### Study material

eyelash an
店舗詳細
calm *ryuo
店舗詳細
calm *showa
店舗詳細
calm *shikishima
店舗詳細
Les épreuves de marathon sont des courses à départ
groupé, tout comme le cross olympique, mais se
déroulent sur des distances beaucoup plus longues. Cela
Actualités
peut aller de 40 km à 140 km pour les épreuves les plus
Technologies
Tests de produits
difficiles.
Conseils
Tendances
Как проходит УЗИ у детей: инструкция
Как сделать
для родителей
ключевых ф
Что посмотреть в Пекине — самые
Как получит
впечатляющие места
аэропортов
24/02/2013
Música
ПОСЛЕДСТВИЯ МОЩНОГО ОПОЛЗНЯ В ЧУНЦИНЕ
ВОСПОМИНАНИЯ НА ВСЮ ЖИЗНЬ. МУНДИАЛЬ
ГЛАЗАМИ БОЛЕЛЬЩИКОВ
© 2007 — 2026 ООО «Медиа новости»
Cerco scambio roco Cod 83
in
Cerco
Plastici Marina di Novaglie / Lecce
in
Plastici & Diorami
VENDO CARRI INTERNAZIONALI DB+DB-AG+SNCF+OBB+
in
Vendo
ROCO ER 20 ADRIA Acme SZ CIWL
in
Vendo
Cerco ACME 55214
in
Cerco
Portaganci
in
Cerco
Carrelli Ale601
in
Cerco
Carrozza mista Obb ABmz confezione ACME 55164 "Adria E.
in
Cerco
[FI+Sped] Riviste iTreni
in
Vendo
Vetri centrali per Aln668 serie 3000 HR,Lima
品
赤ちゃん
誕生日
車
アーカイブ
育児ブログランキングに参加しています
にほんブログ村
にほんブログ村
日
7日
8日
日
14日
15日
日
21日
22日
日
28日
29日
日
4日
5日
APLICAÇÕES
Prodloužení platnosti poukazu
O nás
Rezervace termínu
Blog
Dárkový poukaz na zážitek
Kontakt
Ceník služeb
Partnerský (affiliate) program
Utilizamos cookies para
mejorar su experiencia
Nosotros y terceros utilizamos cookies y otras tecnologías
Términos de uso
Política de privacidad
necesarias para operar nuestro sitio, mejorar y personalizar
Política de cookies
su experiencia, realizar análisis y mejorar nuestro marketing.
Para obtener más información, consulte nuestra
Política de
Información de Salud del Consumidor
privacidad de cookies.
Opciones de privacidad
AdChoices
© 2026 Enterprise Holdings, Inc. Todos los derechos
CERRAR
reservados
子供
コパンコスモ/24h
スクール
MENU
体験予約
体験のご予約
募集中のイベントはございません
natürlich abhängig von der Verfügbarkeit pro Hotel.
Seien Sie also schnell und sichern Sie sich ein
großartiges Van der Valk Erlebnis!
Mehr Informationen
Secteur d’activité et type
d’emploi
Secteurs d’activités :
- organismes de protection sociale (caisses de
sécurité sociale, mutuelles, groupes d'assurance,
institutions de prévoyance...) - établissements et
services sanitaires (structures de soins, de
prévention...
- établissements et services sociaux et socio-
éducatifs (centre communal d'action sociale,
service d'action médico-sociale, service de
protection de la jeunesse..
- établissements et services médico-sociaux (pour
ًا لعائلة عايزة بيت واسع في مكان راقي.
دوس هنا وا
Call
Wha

### What you will do
Line by line, retype the entire listing exactly.

### Expected answer
eyelash an
店舗詳細
calm *ryuo
店舗詳細
calm *showa
店舗詳細
calm *shikishima
店舗詳細
Les épreuves de marathon sont des courses à départ
groupé, tout comme le cross olympique, mais se
déroulent sur des distances beaucoup plus longues. Cela
Actualités
peut aller de 40 km à 140 km pour les épreuves les plus
Technologies
Tests de produits
difficiles.
Conseils
Tendances
Как проходит УЗИ у детей: инструкция
Как сделать
для родителей
ключевых ф
Что посмотреть в Пекине — самые
Как получит
впечатляющие места
аэропортов
24/02/2013
Música
ПОСЛЕДСТВИЯ МОЩНОГО ОПОЛЗНЯ В ЧУНЦИНЕ
ВОСПОМИНАНИЯ НА ВСЮ ЖИЗНЬ. МУНДИАЛЬ
ГЛАЗАМИ БОЛЕЛЬЩИКОВ
© 2007 — 2026 ООО «Медиа новости»
Cerco scambio roco Cod 83
in
Cerco
Plastici Marina di Novaglie / Lecce
in
Plastici & Diorami
VENDO CARRI INTERNAZIONALI DB+DB-AG+SNCF+OBB+
in
Vendo
ROCO ER 20 ADRIA Acme SZ CIWL
in
Vendo
Cerco ACME 55214
in
Cerco
Portaganci
in
Cerco
Carrelli Ale601
in
Cerco
Carrozza mista Obb ABmz confezione ACME 55164 "Adria E.
in
Cerco
[FI+Sped] Riviste iTreni
in
Vendo
Vetri centrali per Aln668 serie 3000 HR,Lima
品
赤ちゃん
誕生日
車
アーカイブ
育児ブログランキングに参加しています
にほんブログ村
にほんブログ村
日
7日
8日
日
14日
15日
日
21日
22日
日
28日
29日
日
4日
5日
APLICAÇÕES
Prodloužení platnosti poukazu
O nás
Rezervace termínu
Blog
Dárkový poukaz na zážitek
Kontakt
Ceník služeb
Partnerský (affiliate) program
Utilizamos cookies para
mejorar su experiencia
Nosotros y terceros utilizamos cookies y otras tecnologías
Términos de uso
Política de privacidad
necesarias para operar nuestro sitio, mejorar y personalizar
Política de cookies
su experiencia, realizar análisis y mejorar nuestro marketing.
Para obtener más información, consulte nuestra
Política de
Información de Salud del Consumidor
privacidad de cookies.
Opciones de privacidad
AdChoices
© 2026 Enterprise Holdings, Inc. Todos los derechos
CERRAR
reservados
子供
コパンコスモ/24h
スクール
MENU
体験予約
体験のご予約
募集中のイベントはございません
natürlich abhängig von der Verfügbarkeit pro Hotel.
Seien Sie also schnell und sichern Sie sich ein
großartiges Van der Valk Erlebnis!
Mehr Informationen
Secteur d’activité et type
d’emploi
Secteurs d’activités :
- organismes de protection sociale (caisses de
sécurité sociale, mutuelles, groupes d'assurance,
institutions de prévoyance...) - établissements et
services sanitaires (structures de soins, de
prévention...
- établissements et services sociaux et socio-
éducatifs (centre communal d'action sociale,
service d'action médico-sociale, service de
protection de la jeunesse..
- établissements et services médico-sociaux (pour
ًا لعائلة عايزة بيت واسع في مكان راقي.
دوس هنا وا
Call
Wha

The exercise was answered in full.